### Problem description
Would you copy exactly the lines in the data below from the one that has "left eye: (155, 73)" through the one that has "left front paw: (752, 660)", dropping any pictures?

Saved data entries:
────

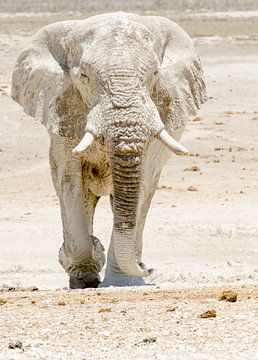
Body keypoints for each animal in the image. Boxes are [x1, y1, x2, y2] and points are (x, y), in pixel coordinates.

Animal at [11, 11, 207, 286]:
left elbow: (141, 182)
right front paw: (87, 267)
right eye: (83, 76)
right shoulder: (63, 108)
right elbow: (70, 180)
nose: (148, 268)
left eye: (155, 73)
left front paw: (121, 282)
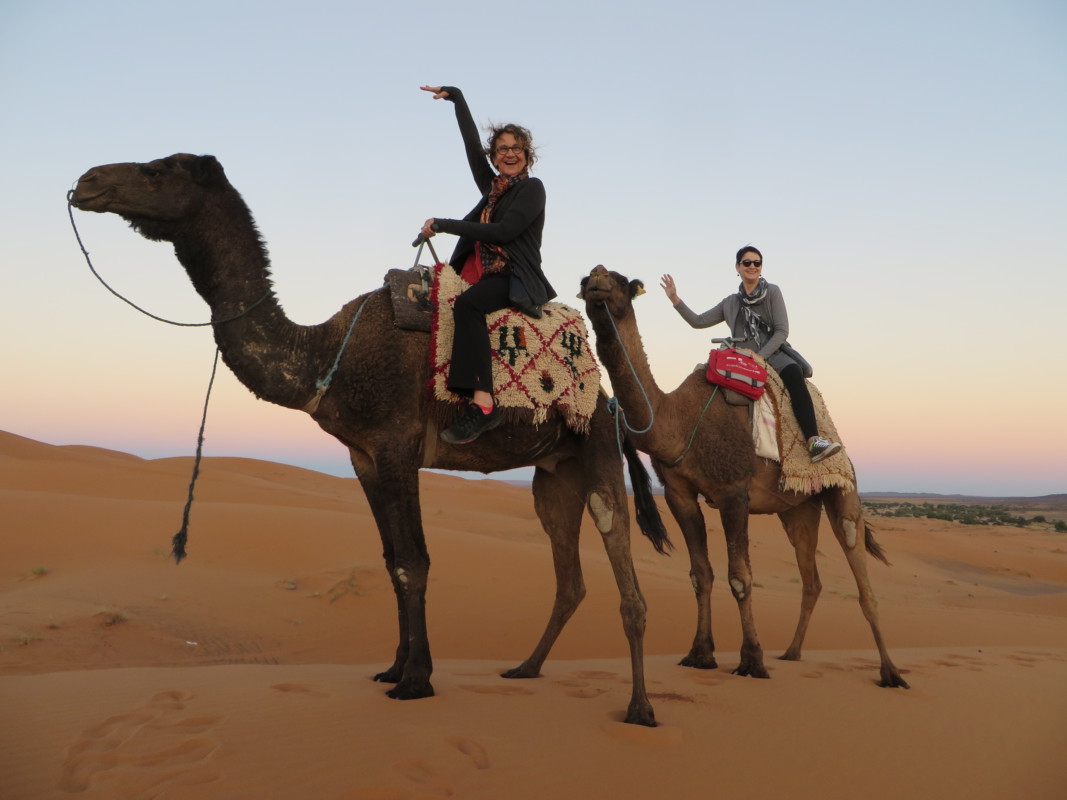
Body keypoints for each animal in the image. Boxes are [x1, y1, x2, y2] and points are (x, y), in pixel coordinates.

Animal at [69, 154, 673, 726]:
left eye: (156, 169)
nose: (87, 182)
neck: (325, 358)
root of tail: (611, 402)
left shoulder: (397, 444)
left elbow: (414, 561)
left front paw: (417, 680)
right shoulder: (363, 457)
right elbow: (389, 561)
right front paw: (393, 668)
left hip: (597, 450)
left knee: (628, 579)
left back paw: (641, 709)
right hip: (554, 475)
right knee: (569, 577)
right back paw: (525, 668)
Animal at [580, 265, 908, 688]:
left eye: (621, 280)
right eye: (586, 279)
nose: (596, 281)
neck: (679, 421)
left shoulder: (733, 492)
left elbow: (740, 577)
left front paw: (752, 660)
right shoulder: (679, 494)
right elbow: (700, 574)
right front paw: (700, 654)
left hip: (843, 488)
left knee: (861, 575)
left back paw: (891, 672)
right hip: (797, 509)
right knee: (811, 578)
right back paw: (792, 652)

────

### Your solution
left eye: (155, 73)
left front paw: (121, 282)
Body keypoints for each animal in the image. Boxes are [x1, y1, x2, y2] and points are (x, y), in pixel coordinates.

Animal at [69, 154, 673, 726]:
left eye: (156, 169)
nose: (87, 182)
neck: (325, 358)
root of tail: (611, 402)
left shoulder: (397, 444)
left elbow: (414, 561)
left front paw: (417, 680)
right shoulder: (363, 457)
right elbow: (389, 561)
right front paw: (393, 668)
left hip: (597, 450)
left knee: (628, 579)
left back paw: (641, 709)
right hip: (554, 475)
right knee: (569, 577)
right back paw: (525, 668)
Animal at [580, 265, 908, 688]:
left eye: (621, 280)
right eye: (586, 279)
nose: (596, 281)
neck: (679, 421)
left shoulder: (733, 492)
left elbow: (740, 577)
left front paw: (752, 660)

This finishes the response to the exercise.